If you do that, then the slope of g(z) is a bit steeper than *sigmoid*. Here are the two functions graphed in the domain [-5,5] with sigmoid in blue and g(z) shown in orange:

So the new g(z) will have a worse version of the “vanishing gradient” problem than

*sigmoid*, because it plateaus more aggressively. Well, we can solve that problem by scaling the input value like this:

g(z) = \displaystyle \frac {tanh(\frac{z}{2}) + 1}{2}

But then, guess what? That function is exactly the same as *sigmoid*. Here’s the derivation:

tanh(z) = \displaystyle\frac{e^z - e^{-z}}{e^z + e^{-z}}

tanh(z) = \displaystyle\frac{e^{2z} - 1}{e^{2z} + 1}

g(z) = \displaystyle\frac{1}{2}\left(tanh\left(\frac {z}{2}\right) + 1\right)

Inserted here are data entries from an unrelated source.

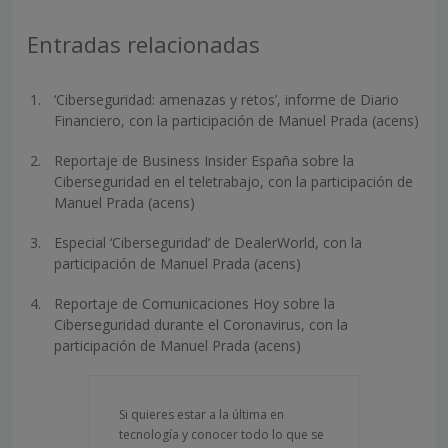
Entradas relacionadas
‘Ciberseguridad: amenazas y retos’, informe de Diario
Financiero, con la participación de Manuel Prada (acens)
Reportaje de Business Insider España sobre la
Ciberseguridad en el teletrabajo, con la participación de
Manuel Prada (acens)
Especial ‘Ciberseguridad’ de DealerWorld, con la
participación de Manuel Prada (acens)
Reportaje de Comunicaciones Hoy sobre la
Ciberseguridad durante el Coronavirus, con la
participación de Manuel Prada (acens)
Si quieres estar a la última en
tecnología y conocer todo lo que se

g(z) = \displaystyle\frac{1}{2}\left(\frac{e^{z} - 1}{e^{z} + 1} + 1\right)

g(z) = \displaystyle\frac{1}{2}\left(\frac{e^{z} - 1}{e^{z} + 1} + \frac{e^{z} + 1}{e^{z} + 1}\right)

g(z) = \displaystyle\frac{1}{2}\left(\frac{2e^{z} }{e^{z} + 1}\right)

g(z) = \displaystyle\left(\frac{e^{z} }{e^{z} + 1}\right)\left(\frac{e^{-z}}{e^{-z}}\right)

g(z) = \displaystyle\frac{1}{1 + e^{-z}}

So we’re back where we started: let’s just use *sigmoid* and be happy!